I find this too incoherent to entirely follow (and it goes on for another couple of grafs, without getting clearer) but to the extent I see arguments here, they seem mostly backwards. Articles in magazines may be written by experts, but they’re more often written by freelancers who’ve interviewed experts on the phone, and often in the process simplify and dumb down and just plain screw the expert’s insights up; the internet has brought us the voices of ten million non-experts, it’s true, but one thing it’s also done is cut out that middleman freelancer and given experts a way to talk to us directly. At the same time, by removing another mediator— the editor— the vast variety available online gives us the ability to find for ourselves the voice we trust most on a subject.

Okay, so at its best, Reichl finding and editing Laurie Colwin, say, you have that vaunted magazine experience of the editor shaping the reader’s experience. But 95% of magazine writing isn’t about that, it’s about 5 Hot Tips for the subject of the minute that every other magazine is about this minute.
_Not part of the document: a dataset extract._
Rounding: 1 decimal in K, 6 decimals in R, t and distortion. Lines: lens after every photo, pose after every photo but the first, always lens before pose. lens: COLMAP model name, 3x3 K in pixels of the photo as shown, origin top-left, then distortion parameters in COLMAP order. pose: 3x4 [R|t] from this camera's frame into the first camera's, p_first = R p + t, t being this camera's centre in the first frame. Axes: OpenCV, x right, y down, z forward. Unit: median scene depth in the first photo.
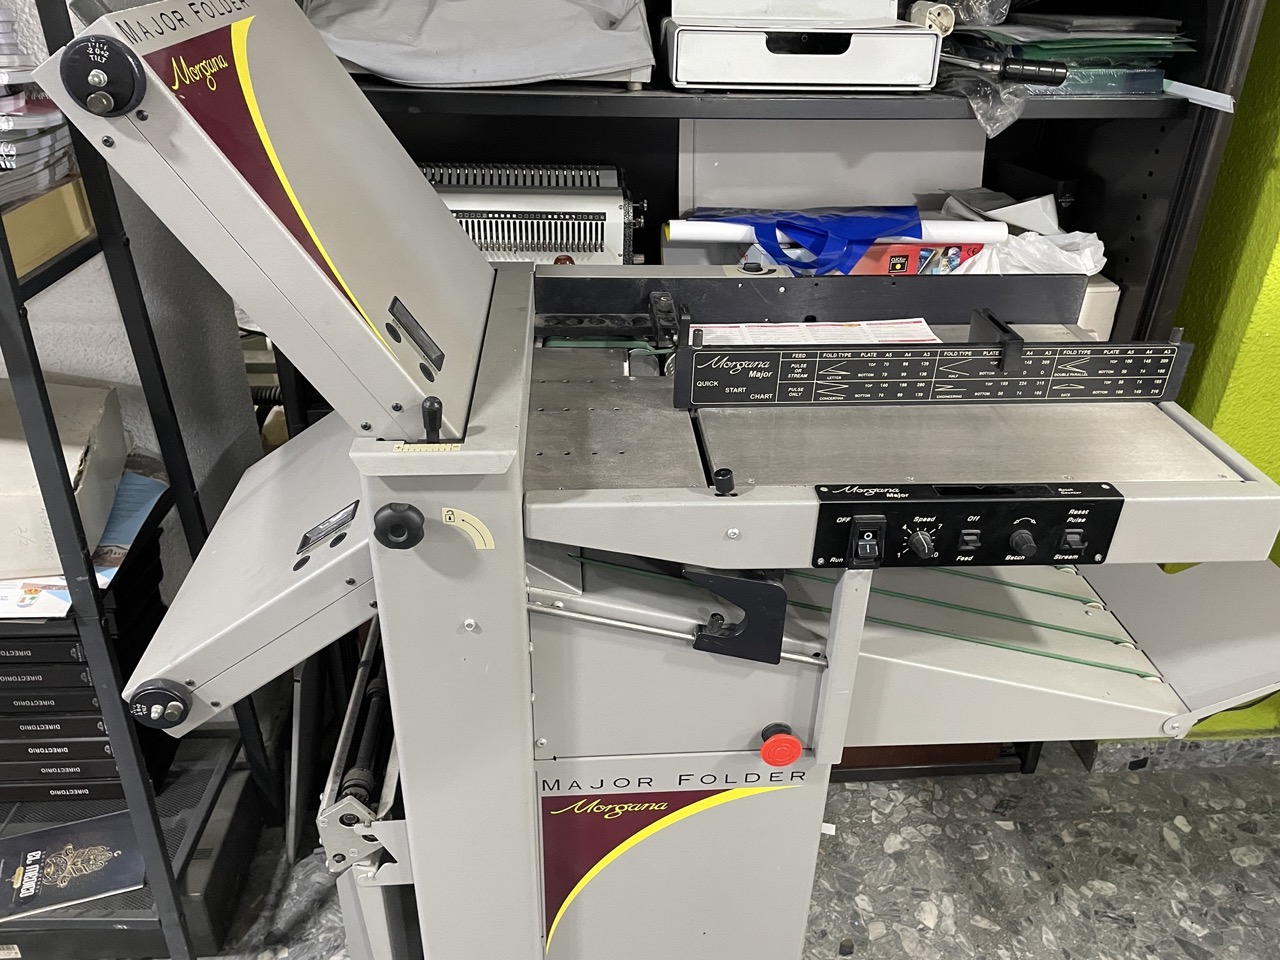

In a bulletpointed, tip-driven freelance market, the reason so many writers blog is because it is their chance to write the thoughtful, considered piece, and not just 7 Great Cheeses To Pair With Giving Him the Best Sex He’s Ever Had.

But Kimball’s committed to the cult of the expert and the editors who love them, so he ends it with an analogy that he thinks closes the sale, but actually sends him down in flames:

Julia Child, one of my Boston neighbors, epitomized this old-school notion of apprenticeship… Her first question upon meeting a young chef was always, “And where did you train, dear?”
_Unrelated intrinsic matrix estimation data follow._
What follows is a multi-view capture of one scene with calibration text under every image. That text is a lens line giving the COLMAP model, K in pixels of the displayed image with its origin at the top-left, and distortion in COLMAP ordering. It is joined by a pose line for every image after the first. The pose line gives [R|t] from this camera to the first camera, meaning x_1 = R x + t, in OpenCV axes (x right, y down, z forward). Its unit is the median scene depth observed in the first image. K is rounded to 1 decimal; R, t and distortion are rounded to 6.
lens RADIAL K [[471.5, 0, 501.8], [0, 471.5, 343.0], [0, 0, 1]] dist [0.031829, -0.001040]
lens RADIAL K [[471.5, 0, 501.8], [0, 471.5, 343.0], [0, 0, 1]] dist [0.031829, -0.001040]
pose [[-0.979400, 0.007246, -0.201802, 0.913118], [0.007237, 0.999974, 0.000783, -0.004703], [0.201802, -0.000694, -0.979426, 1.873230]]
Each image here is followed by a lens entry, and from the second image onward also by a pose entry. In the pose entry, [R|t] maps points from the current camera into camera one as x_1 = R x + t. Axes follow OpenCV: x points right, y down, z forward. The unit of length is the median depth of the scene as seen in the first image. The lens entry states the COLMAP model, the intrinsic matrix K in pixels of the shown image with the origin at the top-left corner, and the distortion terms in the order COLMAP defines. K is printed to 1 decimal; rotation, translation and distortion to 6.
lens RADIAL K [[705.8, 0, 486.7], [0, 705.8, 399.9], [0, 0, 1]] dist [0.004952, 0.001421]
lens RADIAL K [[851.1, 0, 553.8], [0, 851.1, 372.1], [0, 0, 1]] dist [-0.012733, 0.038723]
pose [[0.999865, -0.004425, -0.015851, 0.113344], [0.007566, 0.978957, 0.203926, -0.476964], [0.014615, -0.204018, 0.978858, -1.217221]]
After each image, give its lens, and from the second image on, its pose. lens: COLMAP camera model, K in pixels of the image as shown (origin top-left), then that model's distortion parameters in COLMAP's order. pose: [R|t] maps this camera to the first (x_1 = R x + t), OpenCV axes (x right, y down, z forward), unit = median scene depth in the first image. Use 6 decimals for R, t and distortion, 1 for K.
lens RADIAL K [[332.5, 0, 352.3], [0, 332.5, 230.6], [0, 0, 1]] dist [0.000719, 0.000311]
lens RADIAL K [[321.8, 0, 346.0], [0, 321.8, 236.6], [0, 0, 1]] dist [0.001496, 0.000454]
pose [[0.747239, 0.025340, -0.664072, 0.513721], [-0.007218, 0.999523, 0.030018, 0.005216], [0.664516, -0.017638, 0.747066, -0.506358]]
That’s right, Julia Child, who wanted us all to cook French at home, is trotted out as the advocate of only eating from certified chefs. If anyone stood for the idea that self-education was possible, it was Child— true, she might have expected expertise in a high-priced restaurant, we all would, but it was an expertise that she herself did not really have (yes, she attended Cordon Bleu, but a housewife going to cooking classes hardly constituted an “old-school notion of apprenticeship” in the feudal kitchens of 1950s France) and plainly did not consider it essential to the act of writing about food. Child may not have thought much of the best-known blog specifically about her, but I very much doubt that if she were alive now, she would so presumptively dismiss, as Kimball does, the explosion of interest in and, yes, expertise shown about food on the internet today.